■ **Job item**: All pictures must be dropped, while the entries are given again word for word.

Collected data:
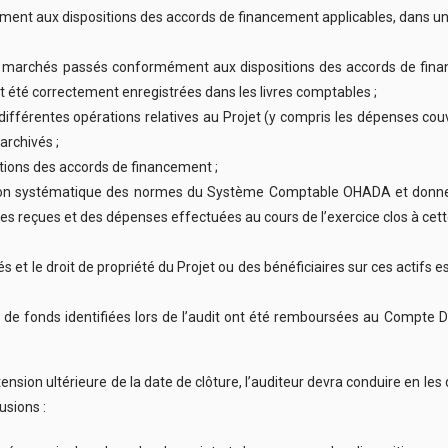
nt aux dispositions des accords de financement applicables, dans un s
et de marchés passés conformément aux dispositions des accords de fin
 été correctement enregistrées dans les livres comptables ;
s différentes opérations relatives au Projet (y compris les dépenses c
archivés ;
tions des accords de financement ;
ation systématique des normes du Système Comptable OHADA et donnen
ces reçues et des dépenses effectuées au cours de l’exercice clos à cett
s et le droit de propriété du Projet ou des bénéficiaires sur ces actifs e
e fonds identifiées lors de l’audit ont été remboursées au Compte Dé
xtension ultérieure de la date de clôture, l’auditeur devra conduire en les
usions :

■ **Worked solution**:
nt aux dispositions des accords de financement applicables, dans un s
et de marchés passés conformément aux dispositions des accords de fin
 été correctement enregistrées dans les livres comptables ;
s différentes opérations relatives au Projet (y compris les dépenses c
archivés ;
tions des accords de financement ;
ation systématique des normes du Système Comptable OHADA et donnen
ces reçues et des dépenses effectuées au cours de l’exercice clos à cett
s et le droit de propriété du Projet ou des bénéficiaires sur ces actifs e
e fonds identifiées lors de l’audit ont été remboursées au Compte Dé
xtension ultérieure de la date de clôture, l’auditeur devra conduire en les
usions :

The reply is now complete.